Call it populism, call it tribalism - whatever it is, Johnson too commands fierce loyalty from those who identify with his message - Tory diehards, hard Brexiteers, model bus enthusiasts - and near universal disgust from those who do not - liberals, business people, the young, the Scottish, his neighbours.

“Sitting on the sidelines, cribbing and moaning is a lost opportunity. I don’t know how people who engage in that don’t commit suicide.” That’s Ahern again - then speaking as leader of a nation with one of the highest suicide rates in the world - when talking about critics of his approach to fiscal policy one year before the crash. It was much easier for Ahern to dismiss concerned citizens as depressives and layabouts than reflect on the possibility that he and his government were driving the country towards a socio-economic Year Zero.

Similarly, the Bank of England's Mark Carney is blue in the face trying to warn the public about the dire consequences of a disorderly Brexit, and the Tories have been equally busy screaming at him to keep his mouth shut (though they have stopped short of suggesting that he kill himself). Their take-downs have ranged from absurdist to plain denial - Gove has likened Carney to the Chinese Emperor Ming while Johnson recently stated in an LBC interview that Britain's most senior economist was simply "wrong".

The deliverance of Brexit is an act of patriotic duty - not to mention an act of enormous personal gain for men like Johnson - and should not be bogged down by snooty dorks polluting the debate with things like reason and data.

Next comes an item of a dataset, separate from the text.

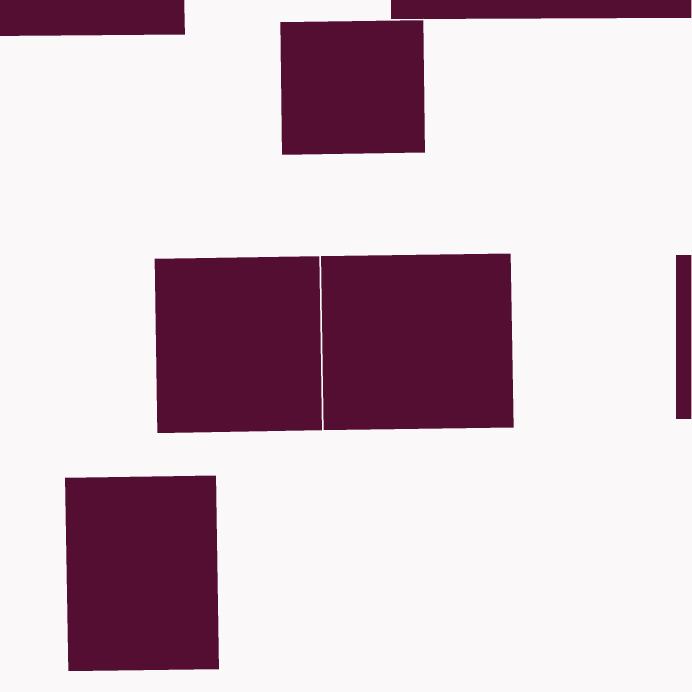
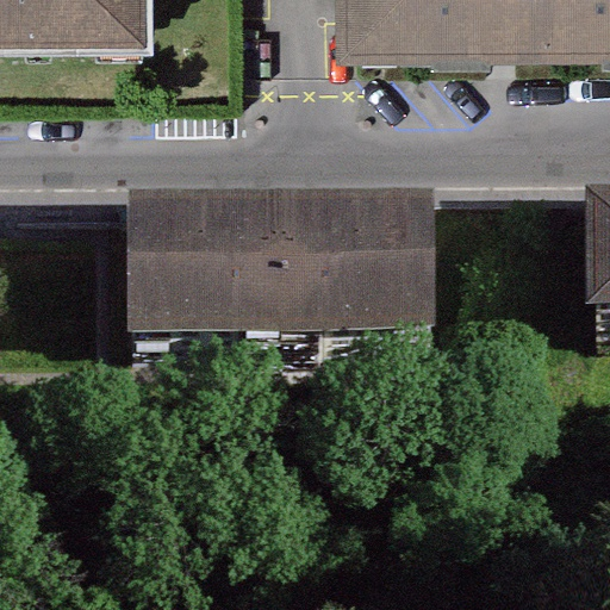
building: [280,19,426,155] -> none
building: [65,475,220,672] -> none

In Ireland, anti-intellectualism in office finally reached its natural conclusion in 2008 - international humiliation, mass emigration, and hardship felt disproportionality by the poor and the young. In Britain, the result will surely be the same - while the road-signs that lead to the Brexit disaster sit in plain sight, they are being wilfully ignored by the cute hoors elbowing their way to the driver’s seat.